----- Source records -----

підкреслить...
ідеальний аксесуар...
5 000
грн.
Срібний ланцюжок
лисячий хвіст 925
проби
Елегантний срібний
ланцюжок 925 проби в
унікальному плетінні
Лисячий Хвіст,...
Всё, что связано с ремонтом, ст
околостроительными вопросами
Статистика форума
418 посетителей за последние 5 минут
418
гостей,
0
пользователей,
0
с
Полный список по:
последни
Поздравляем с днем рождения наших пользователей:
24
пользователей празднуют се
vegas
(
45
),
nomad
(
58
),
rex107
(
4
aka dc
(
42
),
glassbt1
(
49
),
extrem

-----
----- Source records -----

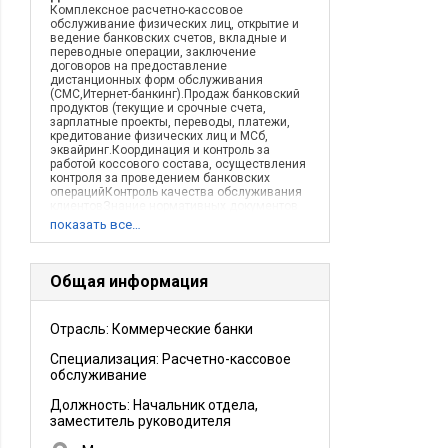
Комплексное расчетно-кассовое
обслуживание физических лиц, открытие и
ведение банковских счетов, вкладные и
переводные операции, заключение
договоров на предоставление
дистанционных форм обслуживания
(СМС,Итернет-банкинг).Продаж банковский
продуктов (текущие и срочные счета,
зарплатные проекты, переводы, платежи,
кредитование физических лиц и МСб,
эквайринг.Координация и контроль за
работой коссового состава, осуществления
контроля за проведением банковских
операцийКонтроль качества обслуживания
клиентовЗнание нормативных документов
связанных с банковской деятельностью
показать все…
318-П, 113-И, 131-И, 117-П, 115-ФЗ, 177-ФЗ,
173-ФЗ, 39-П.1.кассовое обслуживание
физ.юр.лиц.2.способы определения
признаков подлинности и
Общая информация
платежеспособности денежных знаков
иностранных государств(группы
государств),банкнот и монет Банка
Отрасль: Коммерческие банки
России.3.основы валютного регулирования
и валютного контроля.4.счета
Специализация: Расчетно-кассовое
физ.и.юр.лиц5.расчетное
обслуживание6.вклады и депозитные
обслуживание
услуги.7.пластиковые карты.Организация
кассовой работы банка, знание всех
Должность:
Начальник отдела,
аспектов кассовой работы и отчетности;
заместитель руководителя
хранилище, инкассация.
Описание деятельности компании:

-----

## Problem to work on:
Take every line from the records that holds "кассовой" and copy it down.

## Answer section:
кассовой работы банка, знание всех
аспектов кассовой работы и отчетности;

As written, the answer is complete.